I feel the only way a televised major Mass, in full, would occur, would have to be at the direction of the Holy Father himself. And even then it might not be shared by all television networks worldwide and might have to be seen on more conservative networks/societies or the Vatican's YouTube channel. I have seen rumours here on the blogosphere that perhaps, a major encyclical on Faith (to round out Hope and Charity) is being penned by the Holy Father in this Year of Faith, and that to top it off, maybe a Latin Mass would accompany it (though it is more a pipe dream than a reality). The encyclical is more likely over the Latin Mass.

Barona said...

EWTN has broadcast a few Latin Masses... let us hope and pray for more.

Given that the Latin Mass is an integral part of the life of the Church, its being televised should be considered normal.

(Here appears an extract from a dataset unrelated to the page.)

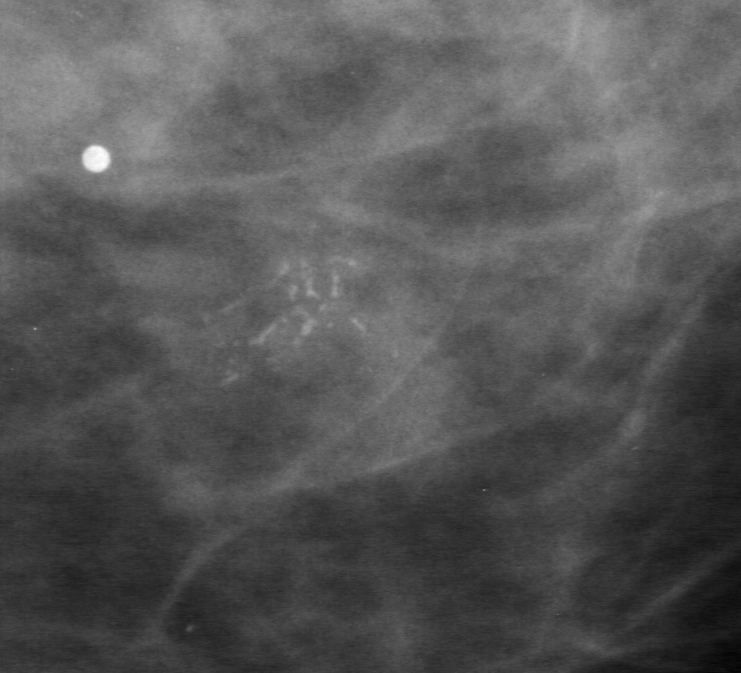
Cropped region of a digitized screen-film mammogram centred on a radiologist-marked abnormality, left breast, CC view.
Marked abnormality: calcifications, morphology fine linear branching, distribution clustered; BI-RADS assessment category 5; subtlety rating 4 on a 1 (subtle) to 5 (obvious) scale; pathology result (as recorded, not read from the image): malignant.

Cardinal Ratzinger wrote of those who shy away from the Mass as if it is "something indecent". Precisely. This is, sadly the attitude of many. It may well be that some traditionalists have behaved "indecently" and via eccentricities caused priests to shy away from the Mass... but if there is a problem with people (and being broken sinners all, there always will be) there is no problem with the liturgy. The point being that the Latin Mass is for all Catholics. It is not a show, theatre, nostalgia - it is a living expression of the Church's public prayer. Catholics have a right to this Mass. Catholics should then strive to live this Mass. Any Mass - irrespective of rite.

Freyr said...

You guys realize that the only ones who can obtain the full measure of grace from a televised mass are those who are incapable of attending in person through no fault of their own. Their participation is one of desire. I will still have to trek on down to my local parish and greet the same old faces as last week.

Freyr said...

Here's a really wild idea... what if people who normally would never have to meet face to face suddenly had to attend the same mass every week? What if they met each other on the church steps? What if we are not really islands unto ourselves and had to cope with the regular interaction of having to see people at mass each week? Do you suppose the real problem with the Catholic Church is that there is more than me in it?